O novo risco: o erro nasce no PDV

Se antes o risco tributário estava concentrado na apuração ao fim do período, agora ele se desloca para a origem:

  • Parametrização de sistemas
  • Classificação de produtos
  • Definição de alíquotas
  • Aplicação de créditos

Um erro no cadastro de um item pode gerar:

  • Tributação maior que a devida
  • Aumento artificial de preço
  • Redução de giro
  • Perda de competitividade

Esse novo cenário inaugura o conceito de risco tributário no PDV, um risco silencioso, recorrente e potencialmente escalável.


O dilema estrutural: repassar ou absorver?

A promessa de neutralidade da reforma não se materializa de forma homogênea entre setores e categorias. No varejo, isso se traduz em um dilema clássico:

  • Repassar custos → risco de queda de volume
  • Absorver custos → compressão de margem

Em um ambiente de consumo pressionado e alta elasticidade de preços, a capacidade de repasse é limitada. Isso exige uma mudança de lógica: não se trata mais de precificar produtos isoladamente, mas de gerir margem no nível do portfólio.

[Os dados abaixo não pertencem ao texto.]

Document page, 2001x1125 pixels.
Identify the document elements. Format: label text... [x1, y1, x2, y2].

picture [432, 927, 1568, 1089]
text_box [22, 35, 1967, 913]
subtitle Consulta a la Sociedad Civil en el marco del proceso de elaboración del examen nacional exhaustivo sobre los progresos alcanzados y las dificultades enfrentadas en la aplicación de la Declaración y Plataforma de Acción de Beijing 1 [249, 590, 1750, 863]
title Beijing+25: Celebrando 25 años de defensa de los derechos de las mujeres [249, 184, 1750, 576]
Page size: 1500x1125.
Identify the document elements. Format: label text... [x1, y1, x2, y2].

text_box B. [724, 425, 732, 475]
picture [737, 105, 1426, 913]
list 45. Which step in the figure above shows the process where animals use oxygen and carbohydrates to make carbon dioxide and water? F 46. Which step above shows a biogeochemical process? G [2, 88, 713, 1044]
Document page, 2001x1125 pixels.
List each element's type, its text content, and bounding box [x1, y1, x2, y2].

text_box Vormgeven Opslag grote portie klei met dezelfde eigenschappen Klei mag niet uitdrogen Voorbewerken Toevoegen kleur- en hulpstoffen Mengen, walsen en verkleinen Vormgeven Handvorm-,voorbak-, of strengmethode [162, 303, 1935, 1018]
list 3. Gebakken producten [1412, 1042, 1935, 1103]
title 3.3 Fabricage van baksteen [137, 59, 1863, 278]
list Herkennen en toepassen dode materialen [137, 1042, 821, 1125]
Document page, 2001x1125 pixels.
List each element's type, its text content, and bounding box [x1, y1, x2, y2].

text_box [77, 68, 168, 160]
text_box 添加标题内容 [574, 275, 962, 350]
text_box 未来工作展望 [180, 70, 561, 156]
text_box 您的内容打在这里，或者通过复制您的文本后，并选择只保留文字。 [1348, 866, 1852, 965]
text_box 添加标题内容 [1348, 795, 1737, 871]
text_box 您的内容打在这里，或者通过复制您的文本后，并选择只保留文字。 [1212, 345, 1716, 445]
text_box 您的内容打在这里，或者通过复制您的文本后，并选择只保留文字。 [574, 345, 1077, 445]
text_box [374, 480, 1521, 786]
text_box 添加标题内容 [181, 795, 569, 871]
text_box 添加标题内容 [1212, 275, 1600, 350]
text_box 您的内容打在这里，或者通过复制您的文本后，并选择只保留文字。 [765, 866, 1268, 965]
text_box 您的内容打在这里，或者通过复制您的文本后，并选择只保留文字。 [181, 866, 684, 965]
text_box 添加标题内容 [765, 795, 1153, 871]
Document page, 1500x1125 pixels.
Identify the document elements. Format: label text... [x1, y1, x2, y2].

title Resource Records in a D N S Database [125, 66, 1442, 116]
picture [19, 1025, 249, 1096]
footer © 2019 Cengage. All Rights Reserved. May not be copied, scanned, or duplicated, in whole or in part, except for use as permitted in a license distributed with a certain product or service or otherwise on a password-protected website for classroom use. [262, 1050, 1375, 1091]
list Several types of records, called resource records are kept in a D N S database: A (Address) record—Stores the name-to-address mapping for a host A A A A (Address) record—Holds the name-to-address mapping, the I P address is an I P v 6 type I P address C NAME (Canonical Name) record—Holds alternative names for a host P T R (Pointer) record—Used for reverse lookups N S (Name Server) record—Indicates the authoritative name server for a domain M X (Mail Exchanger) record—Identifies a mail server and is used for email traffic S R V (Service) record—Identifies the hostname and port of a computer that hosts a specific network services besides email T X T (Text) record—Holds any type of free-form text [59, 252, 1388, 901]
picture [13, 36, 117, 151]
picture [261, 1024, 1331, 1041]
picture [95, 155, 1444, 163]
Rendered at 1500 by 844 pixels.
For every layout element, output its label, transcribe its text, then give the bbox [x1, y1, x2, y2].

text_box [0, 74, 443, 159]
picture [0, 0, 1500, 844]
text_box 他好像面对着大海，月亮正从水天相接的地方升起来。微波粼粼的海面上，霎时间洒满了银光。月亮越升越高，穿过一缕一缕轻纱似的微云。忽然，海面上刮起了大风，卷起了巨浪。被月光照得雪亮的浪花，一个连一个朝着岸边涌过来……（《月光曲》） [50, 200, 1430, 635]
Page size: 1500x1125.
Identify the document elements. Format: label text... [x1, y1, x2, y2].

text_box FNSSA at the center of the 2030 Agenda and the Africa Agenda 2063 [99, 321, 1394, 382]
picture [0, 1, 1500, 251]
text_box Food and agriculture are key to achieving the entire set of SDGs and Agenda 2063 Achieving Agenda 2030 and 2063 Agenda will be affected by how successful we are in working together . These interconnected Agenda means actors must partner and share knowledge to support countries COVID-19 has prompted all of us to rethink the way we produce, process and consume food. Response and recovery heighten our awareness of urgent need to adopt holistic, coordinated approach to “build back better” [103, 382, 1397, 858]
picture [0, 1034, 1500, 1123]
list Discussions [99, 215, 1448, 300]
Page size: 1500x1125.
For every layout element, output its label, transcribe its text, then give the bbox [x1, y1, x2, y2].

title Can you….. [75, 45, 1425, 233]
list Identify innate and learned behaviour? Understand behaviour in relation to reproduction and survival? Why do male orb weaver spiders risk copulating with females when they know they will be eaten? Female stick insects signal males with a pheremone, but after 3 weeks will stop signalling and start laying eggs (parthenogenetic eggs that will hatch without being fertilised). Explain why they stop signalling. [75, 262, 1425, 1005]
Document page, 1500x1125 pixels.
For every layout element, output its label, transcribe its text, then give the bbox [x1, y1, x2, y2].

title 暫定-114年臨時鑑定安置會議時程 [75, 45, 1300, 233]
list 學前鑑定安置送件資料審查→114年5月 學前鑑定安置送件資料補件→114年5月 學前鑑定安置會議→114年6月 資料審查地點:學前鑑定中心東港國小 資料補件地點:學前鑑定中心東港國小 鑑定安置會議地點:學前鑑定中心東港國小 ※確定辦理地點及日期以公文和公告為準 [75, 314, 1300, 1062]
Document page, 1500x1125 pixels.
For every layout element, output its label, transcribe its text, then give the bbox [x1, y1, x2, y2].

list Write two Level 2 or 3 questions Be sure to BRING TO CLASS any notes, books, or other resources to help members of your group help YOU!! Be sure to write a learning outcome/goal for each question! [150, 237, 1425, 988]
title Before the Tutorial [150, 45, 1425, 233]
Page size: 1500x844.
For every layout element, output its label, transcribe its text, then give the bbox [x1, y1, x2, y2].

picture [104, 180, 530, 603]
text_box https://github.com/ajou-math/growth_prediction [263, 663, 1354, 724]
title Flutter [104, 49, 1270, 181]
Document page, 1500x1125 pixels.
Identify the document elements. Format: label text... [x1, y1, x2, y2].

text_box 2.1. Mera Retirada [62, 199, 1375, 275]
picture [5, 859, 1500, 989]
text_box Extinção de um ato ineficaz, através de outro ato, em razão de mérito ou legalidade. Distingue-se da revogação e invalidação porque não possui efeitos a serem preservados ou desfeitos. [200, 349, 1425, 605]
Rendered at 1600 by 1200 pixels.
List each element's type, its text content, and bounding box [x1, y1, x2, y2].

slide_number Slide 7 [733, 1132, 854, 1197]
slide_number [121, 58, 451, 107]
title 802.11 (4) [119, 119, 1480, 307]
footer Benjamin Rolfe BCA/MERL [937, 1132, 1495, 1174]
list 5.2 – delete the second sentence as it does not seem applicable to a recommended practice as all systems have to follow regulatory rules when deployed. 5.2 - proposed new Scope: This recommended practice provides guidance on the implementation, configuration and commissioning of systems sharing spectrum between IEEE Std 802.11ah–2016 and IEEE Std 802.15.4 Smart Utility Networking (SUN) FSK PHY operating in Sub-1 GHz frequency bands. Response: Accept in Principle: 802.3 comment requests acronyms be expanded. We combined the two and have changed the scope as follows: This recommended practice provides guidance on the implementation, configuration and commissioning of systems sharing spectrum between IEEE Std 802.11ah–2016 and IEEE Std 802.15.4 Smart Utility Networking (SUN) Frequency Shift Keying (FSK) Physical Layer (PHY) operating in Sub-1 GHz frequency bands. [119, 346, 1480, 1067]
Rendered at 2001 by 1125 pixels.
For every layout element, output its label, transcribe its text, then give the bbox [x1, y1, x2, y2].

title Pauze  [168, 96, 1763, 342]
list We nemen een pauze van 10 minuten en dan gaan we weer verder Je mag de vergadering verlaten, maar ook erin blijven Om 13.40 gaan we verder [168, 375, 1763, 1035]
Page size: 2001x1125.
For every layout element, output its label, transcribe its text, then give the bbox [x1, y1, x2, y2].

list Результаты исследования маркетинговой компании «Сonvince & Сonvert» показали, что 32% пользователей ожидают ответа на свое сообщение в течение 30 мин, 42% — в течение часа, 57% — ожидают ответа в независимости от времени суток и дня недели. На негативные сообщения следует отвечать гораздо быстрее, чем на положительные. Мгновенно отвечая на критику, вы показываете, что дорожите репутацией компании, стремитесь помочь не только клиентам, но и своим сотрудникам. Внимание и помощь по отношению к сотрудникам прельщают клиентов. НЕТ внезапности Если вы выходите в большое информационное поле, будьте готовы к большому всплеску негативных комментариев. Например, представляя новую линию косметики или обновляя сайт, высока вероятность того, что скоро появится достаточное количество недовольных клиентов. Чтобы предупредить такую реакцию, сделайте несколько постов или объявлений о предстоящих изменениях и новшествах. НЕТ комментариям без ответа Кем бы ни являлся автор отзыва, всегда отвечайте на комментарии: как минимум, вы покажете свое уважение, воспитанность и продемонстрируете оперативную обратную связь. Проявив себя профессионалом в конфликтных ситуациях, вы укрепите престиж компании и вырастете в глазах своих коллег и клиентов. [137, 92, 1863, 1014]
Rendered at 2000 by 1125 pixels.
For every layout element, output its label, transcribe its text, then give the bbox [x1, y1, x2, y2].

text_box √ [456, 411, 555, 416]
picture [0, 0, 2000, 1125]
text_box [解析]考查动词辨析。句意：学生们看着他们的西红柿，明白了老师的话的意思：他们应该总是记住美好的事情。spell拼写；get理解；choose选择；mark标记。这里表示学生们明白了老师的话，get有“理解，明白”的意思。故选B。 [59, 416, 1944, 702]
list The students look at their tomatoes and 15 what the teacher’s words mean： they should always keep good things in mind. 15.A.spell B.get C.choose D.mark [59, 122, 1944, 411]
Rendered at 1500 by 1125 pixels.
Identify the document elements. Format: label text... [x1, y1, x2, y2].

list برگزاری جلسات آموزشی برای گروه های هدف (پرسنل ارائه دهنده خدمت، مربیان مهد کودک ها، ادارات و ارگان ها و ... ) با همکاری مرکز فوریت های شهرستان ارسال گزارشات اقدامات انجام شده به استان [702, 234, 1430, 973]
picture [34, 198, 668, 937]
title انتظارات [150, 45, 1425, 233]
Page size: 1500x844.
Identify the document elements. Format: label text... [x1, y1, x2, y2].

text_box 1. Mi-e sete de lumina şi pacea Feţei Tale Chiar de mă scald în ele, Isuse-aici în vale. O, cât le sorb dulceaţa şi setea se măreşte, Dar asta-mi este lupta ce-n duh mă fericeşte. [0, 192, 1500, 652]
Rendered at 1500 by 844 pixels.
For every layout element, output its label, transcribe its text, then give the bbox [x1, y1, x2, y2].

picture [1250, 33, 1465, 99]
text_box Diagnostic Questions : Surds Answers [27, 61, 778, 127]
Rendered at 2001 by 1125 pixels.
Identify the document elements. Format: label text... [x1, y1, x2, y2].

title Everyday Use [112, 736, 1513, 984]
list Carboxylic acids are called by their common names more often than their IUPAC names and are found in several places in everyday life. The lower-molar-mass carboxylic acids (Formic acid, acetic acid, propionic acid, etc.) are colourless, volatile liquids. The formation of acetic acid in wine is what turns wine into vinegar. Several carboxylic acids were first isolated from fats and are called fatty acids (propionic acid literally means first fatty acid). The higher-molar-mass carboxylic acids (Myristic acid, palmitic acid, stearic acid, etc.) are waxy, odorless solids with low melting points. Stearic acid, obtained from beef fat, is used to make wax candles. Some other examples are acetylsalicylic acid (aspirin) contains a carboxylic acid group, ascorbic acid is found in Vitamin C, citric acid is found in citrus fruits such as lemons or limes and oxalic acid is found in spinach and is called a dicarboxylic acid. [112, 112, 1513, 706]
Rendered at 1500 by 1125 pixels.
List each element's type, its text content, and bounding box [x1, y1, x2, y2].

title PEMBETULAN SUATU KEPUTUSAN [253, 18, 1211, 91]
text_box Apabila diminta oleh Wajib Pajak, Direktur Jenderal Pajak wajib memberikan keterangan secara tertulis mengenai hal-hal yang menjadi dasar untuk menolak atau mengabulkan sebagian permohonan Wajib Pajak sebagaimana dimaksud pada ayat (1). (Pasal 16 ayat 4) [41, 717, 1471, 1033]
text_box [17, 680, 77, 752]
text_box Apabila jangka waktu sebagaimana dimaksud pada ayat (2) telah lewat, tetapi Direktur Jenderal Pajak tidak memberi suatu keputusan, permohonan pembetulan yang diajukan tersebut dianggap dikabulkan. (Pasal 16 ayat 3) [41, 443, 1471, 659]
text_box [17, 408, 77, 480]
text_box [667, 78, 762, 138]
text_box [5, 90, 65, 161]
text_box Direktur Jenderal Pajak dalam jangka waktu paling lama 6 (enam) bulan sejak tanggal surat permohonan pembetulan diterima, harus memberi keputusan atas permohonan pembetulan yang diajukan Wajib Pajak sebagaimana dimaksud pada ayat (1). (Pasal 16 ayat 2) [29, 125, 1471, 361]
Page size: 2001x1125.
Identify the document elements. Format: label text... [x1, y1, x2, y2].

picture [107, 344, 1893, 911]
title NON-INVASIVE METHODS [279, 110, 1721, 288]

Estratégia de preço exige visão de portfólio

A nova realidade impõe uma abordagem mais sofisticada de precificação. Cada produto passa a ter um papel estratégico diferente dentro do mix:

  • Produtos de tráfego (alta elasticidade)
  • Produtos de margem (menor sensibilidade a preço)
  • Itens táticos para posicionamento competitivo
  • Categorias com maior impacto tributário

A pergunta deixa de ser “qual o preço ideal deste produto?” e passa a ser: Como este produto contribui para a margem total do negócio? Essa mudança é central para sustentar rentabilidade sem comprometer volume.


Promoções, descontos e o efeito invisível na margem

Outro impacto relevante está nas políticas comerciais. Práticas comuns no varejo, como descontos, promoções, bonificações e programas de fidelidade, passam a ter implicações tributárias mais complexas.

Descontos, por exemplo, podem alterar a base de cálculo de tributos, impactando diretamente a margem líquida. Ou seja: uma ação promocional aparentemente vantajosa pode, na prática, destruir valor sem que isso seja imediatamente visível.


Integração: o novo requisito competitivo

A complexidade do novo sistema exige uma mudança organizacional. Áreas que tradicionalmente operavam de forma independente precisam atuar de forma integrada: fiscal, financeiro e comercial. Além disso, tecnologia e governança tornam-se ativos estratégicos:

  • ERPs atualizados e parametrizados corretamente
  • Automação de regras tributárias
  • Auditorias recorrentes
  • Monitoramento contínuo de margem por produto

Sem essa base, a estratégia de preço se fragiliza.


Perguntas estratégicas para lideranças do varejo

Diante desse novo cenário, algumas perguntas tornam-se inevitáveis:

  • Nossa precificação considera corretamente os impactos tributários por produto?
  • Sabemos quais itens geram margem real — e quais apenas volume?
  • Estamos tomando decisões promocionais com base em margem líquida ou bruta?
  • Nossos sistemas estão preparados para refletir a complexidade do novo modelo?

Preço, agora, é uma equação multidimensional.


Conclusão: o preço deixou de ser um número

A Reforma Tributária não apenas altera a carga fiscal do varejo. Ela redefine o papel do preço dentro da estratégia do negócio.

Empresas que continuarem tratando precificação como uma função operacional tendem a sofrer compressão de margem e perda de competitividade.

Por outro lado, aquelas que incorporarem a dimensão tributária à sua estratégia de preço terão uma vantagem relevante:

  • Maior controle de margem
  • Melhor gestão de portfólio
  • Decisões comerciais mais inteligentes

Em um cenário de alta sensibilidade ao consumo, o preço deixa de ser apenas um número e passa a ser uma das principais alavancas estratégicas do varejo.